In the first of two performances at the Broad Stage in Santa Monica (the show traveled to Segerstrom Hall in Costa Mesa on Sunday), Marsalis and Blanchard didn't disappoint fans expecting a full plate of free-swinging jazz. With stints backing Sting, the Grateful Dead and even Jay Leno over his long career, Branford may be the most musically experimental of his brothers in the Marsalis jazz dynasty, and his long-running quartet opened the show with a burning intensity that gathered strength as the evening went on.
Entering the stage in sharp suits in line with the "young lions" movement from the '80s, the group started cooking so fast that the jackets were quickly set aside. After a hard-swinging opener, pianist Joey Calderazzo took the reins leading the group through a reverently bouyant take on the Monk classic "Teo," which bassist Eric Revis' colored with a wry nod to "Green Chimneys" in his solo turn.

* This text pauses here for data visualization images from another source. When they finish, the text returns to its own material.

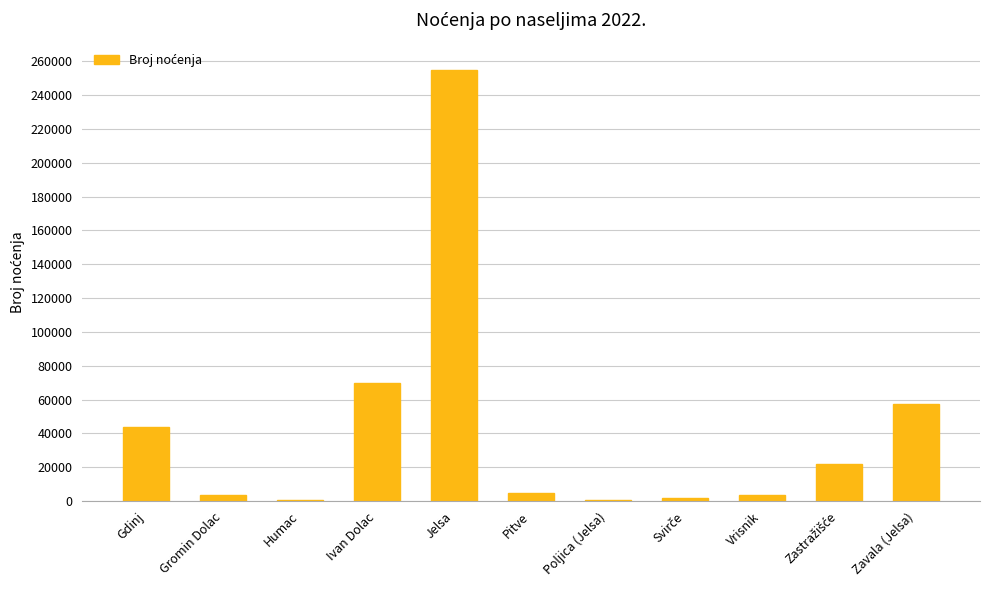

Are the bars horizontal?

No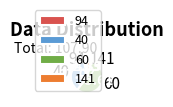

Is it true that 60 is 56% of the pie?

True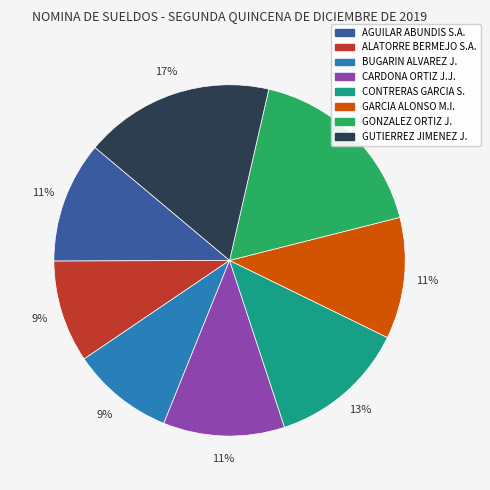

Does any single category account for the majority?

No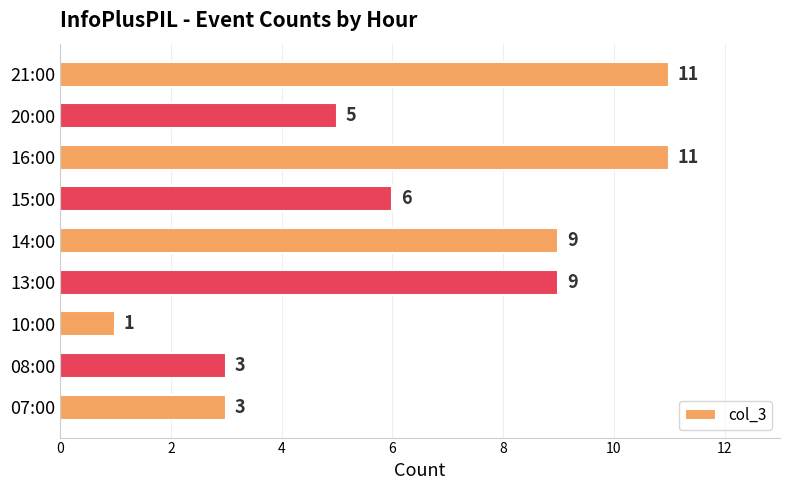

Reading top to bottom, transcribe all the data shown in this chart.

21:00=11	20:00=5	16:00=11	15:00=6	14:00=9	13:00=9	10:00=1	08:00=3	07:00=3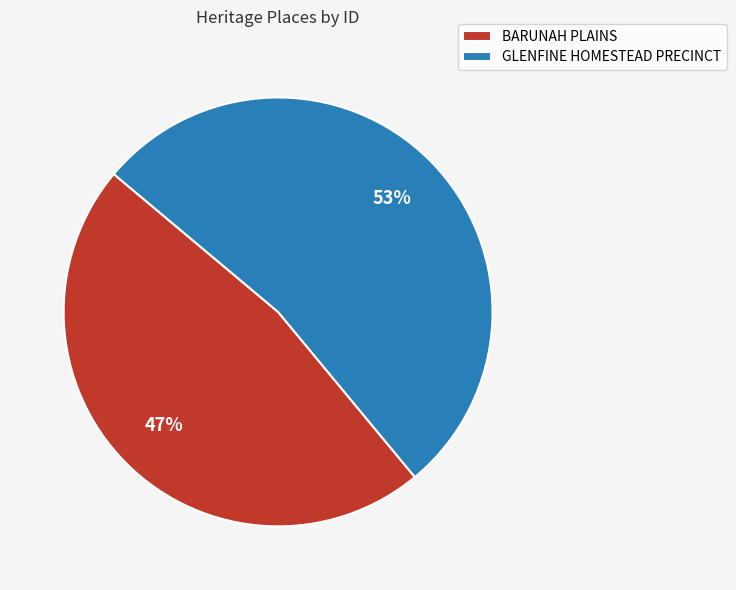

True or false: GLENFINE HOMESTEAD PRECINCT accounts for 53% of the total.

True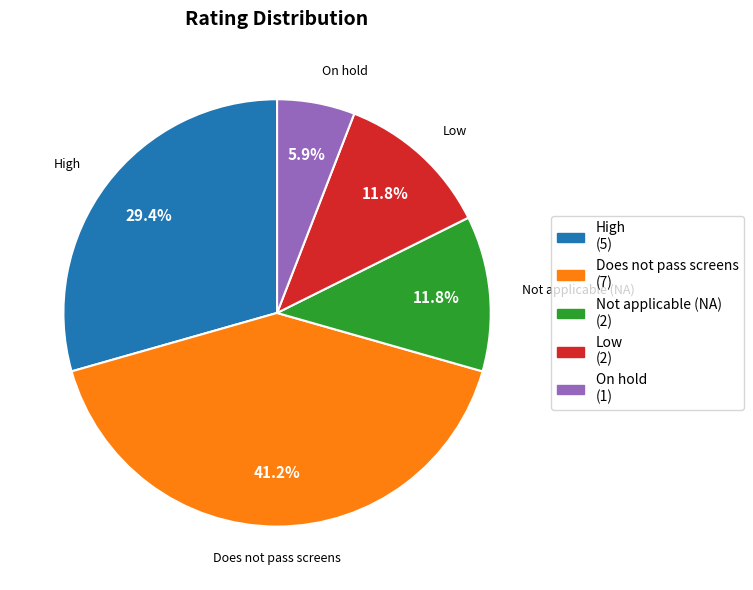

Is it true that Not applicable (NA) is 12% of the pie?

True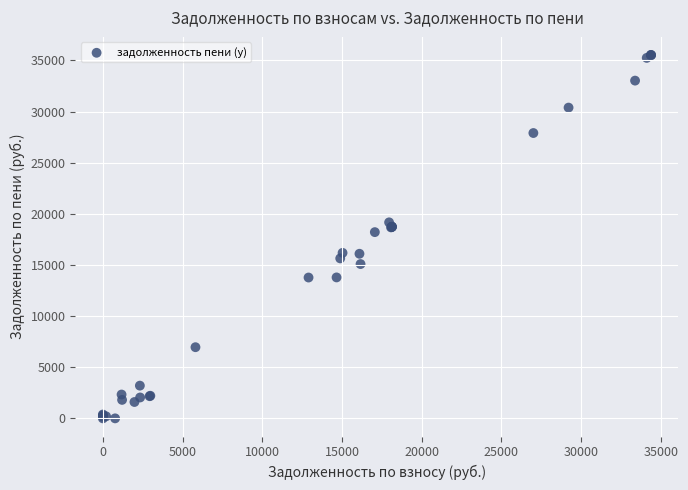

What Y value in the scatter plot is closest to 17766?

18213.4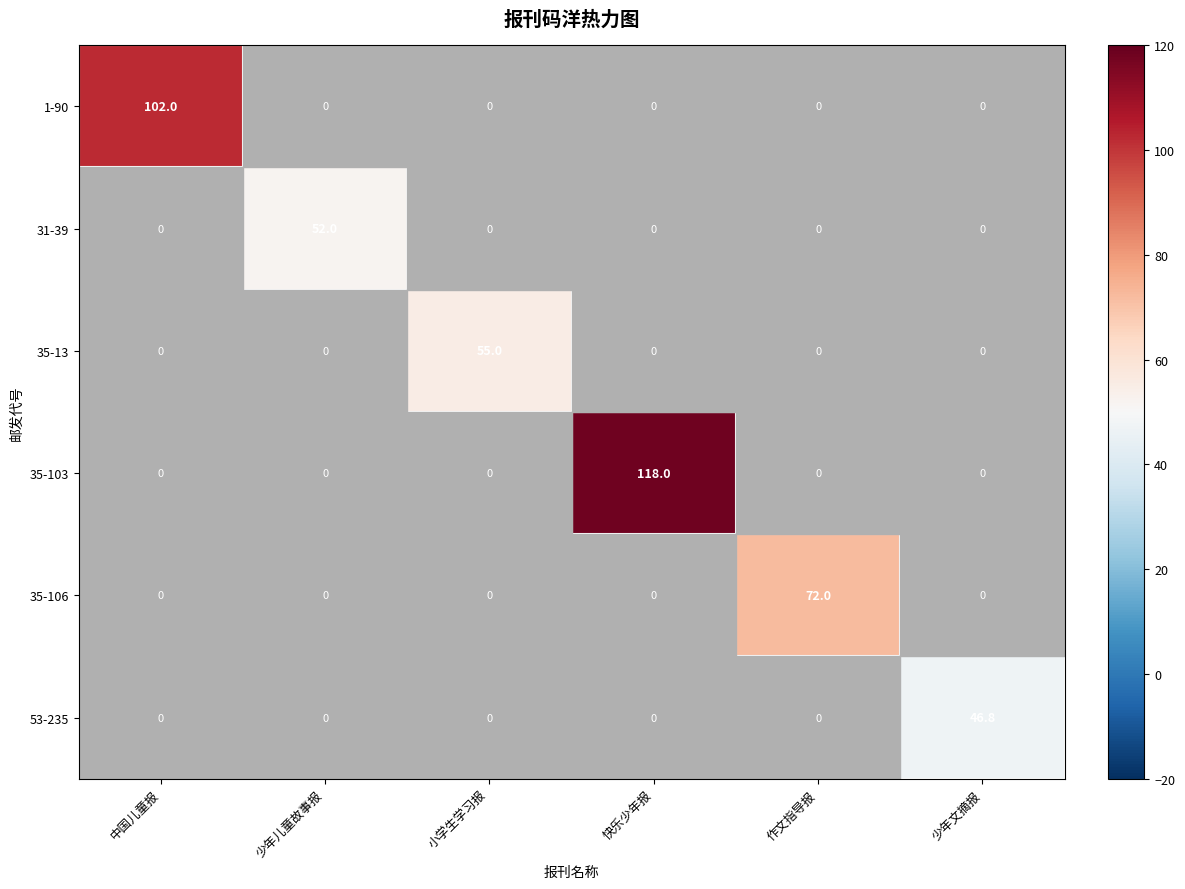

Count the number of data series in this chart.

6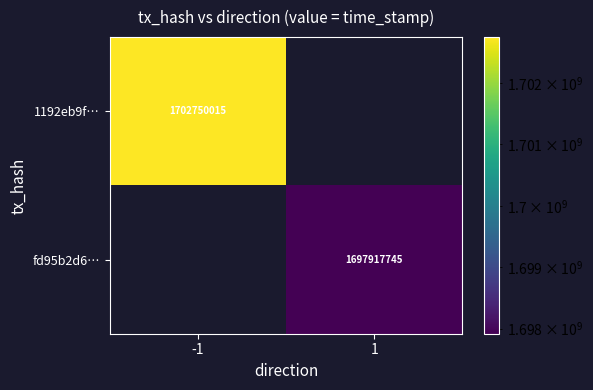

What is the maximum value shown in the chart?

1702750015.0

Though Marsalis spent much of his set prowling the rear of the stage and giving his group room to run as a trio, he was front and center on "Hope," a slow-burning ballad that carried the spare melancholy of Beethoven's "Moonlight Sonata" before building to a noisy catharsis between Marsalis' soprano saxophone wails and a torrent of percussion from young drummer Justin Faulkner.
Replacing the quartet's longtime drummer Jeff "Tain" Watts in 2009 at just 18 years old, Faulkner was a monster behind the kit all night, and his wild solo closing out "In the Crease" earned howls from the crowd as he unleashed an avalanche of polyrhythms that somehow only built in intensity. When Blanchard joined the quartet on trumpet to close Marsalis' night with a twisty "Return of the Jitney Man" from 2009's "Metamorphosen," you had to wonder if the breakneck pace could continue for a second set.
Drawing primarily from his 2009 album "Choices," Blanchard instead turned the night further inward. Introducing the music midway through the set as partly inspired by social issues and the aftermath of Hurricane Katrina on his native New Orleans, Blanchard's half of the night was mostly dark and unsettled, such as with the contemplative "Winding Roads." A number of times Blanchard triggered spoken-word samples from scholar and civil rights activist Cornel West , which on record could work against the music's thoughtful spell, but here West's words felt more like an opening invocation.
While the set was marred somewhat by pianist Fabian Almazan being too low in the mix to fully absorb his knotty and off-kilter playing, it was marked by flashes of rich exploration. Young drummer Kendrick Scott kept the group on its toes with flickering beats that flirted with a drum-and-bass drive, and Blanchard's smoothly arcing trumpet gained a ghostly heft when he electronically doubled his melody lines over the spiraling swing of "Him or Me." Blanchard's set didn't pack the same sort of punch as Marsalis' more visceral turn, but his passion hit hard nonetheless.